SAN FRANCISCO--(BUSINESS WIRE)-- Wells Fargo & Company (NYSE:WFC) today commented on the results of the Federal Reserve Board’s (FRB) Dodd-Frank Act stress test and related Comprehensive Capital Analysis and Review (CCAR), including the FRB’s instructions regarding capital distributions through the end of third quarter 2020.
The FRB is requiring the nation’s largest banks, including Wells Fargo, to update and resubmit their capital plans within 45 days after the FRB provides updated scenarios. Requiring resubmission will prohibit each bank from making any capital distribution (excluding any capital distribution arising from the issuance of a capital instrument eligible for inclusion in the numerator of a regulatory capital ratio), unless otherwise approved by the FRB. Through the end of the third quarter of 2020, the FRB is authorizing each bank to:
- Make share repurchases relating to issuances of common stock related to employee stock ownership plans.
- Provided that the bank does not increase the amount of its common stock dividends, pay common stock dividends that do not exceed an amount equal to the average of the bank’s net income for the four preceding calendar quarters, unless otherwise specified by the FRB.
- Make scheduled payments on additional tier 1 and tier 2 capital instruments.
Based on these instructions, the company expects its common stock dividend in third quarter 2020 will be reduced from the current level of $0.51 per share. The company expects that the level of the third quarter dividend will be announced when it releases second quarter financial results on July 14, 2020.

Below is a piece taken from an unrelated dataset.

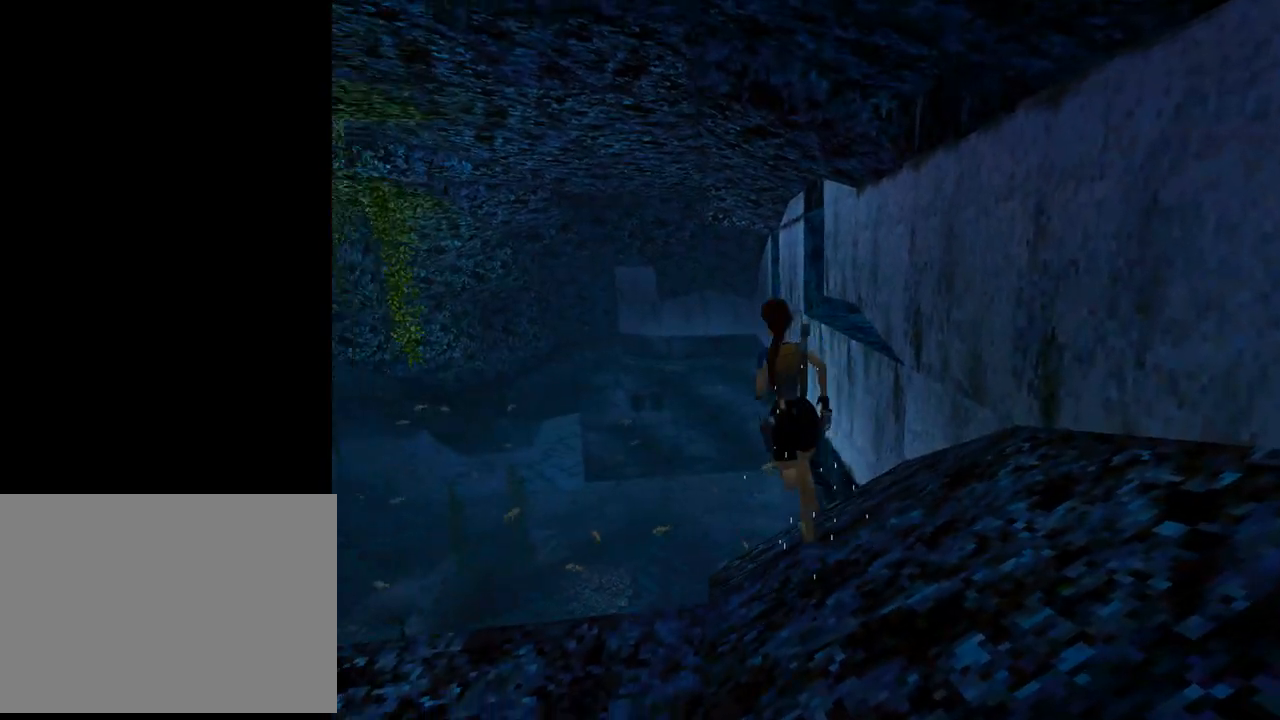
{"buttons": ["DPAD_UP"], "left_stick": "center", "events": [[33, "DPAD_RIGHT", "down"], [367, "DPAD_RIGHT", "up"]]}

In addition, following the FRB’s final publication of the CCAR results, the company expects its stress capital buffer to be 2.5%. The stress capital buffer represents a percentage amount of excess capital the company must hold above its minimum capital requirements beginning in October 2020. The stress capital buffer of 2.5% reflects a reduction in quarterly common stock dividends for the stress capital buffer period from the company’s current level of $0.51 per share.
“There remains great uncertainty in the path of the economic recovery and though it’s difficult to accurately predict the ultimate impact on our credit portfolio, our economic assumptions have changed significantly since last quarter. Accordingly, we expect our second quarter results will include an increase in the allowance for credit losses substantially higher than the increase in the first quarter,” said CEO Charlie Scharf. “Wells Fargo continues to have one of the strongest capital positions relative to regulatory minimums among the world’s financial services firms as demonstrated by our stress test results. These are certainly extremely challenging times for many and we remain committed to supporting our customers and communities, and we will continue to take appropriate measures to maintain strong capital and liquidity levels and to improve the earnings capacity of the company.”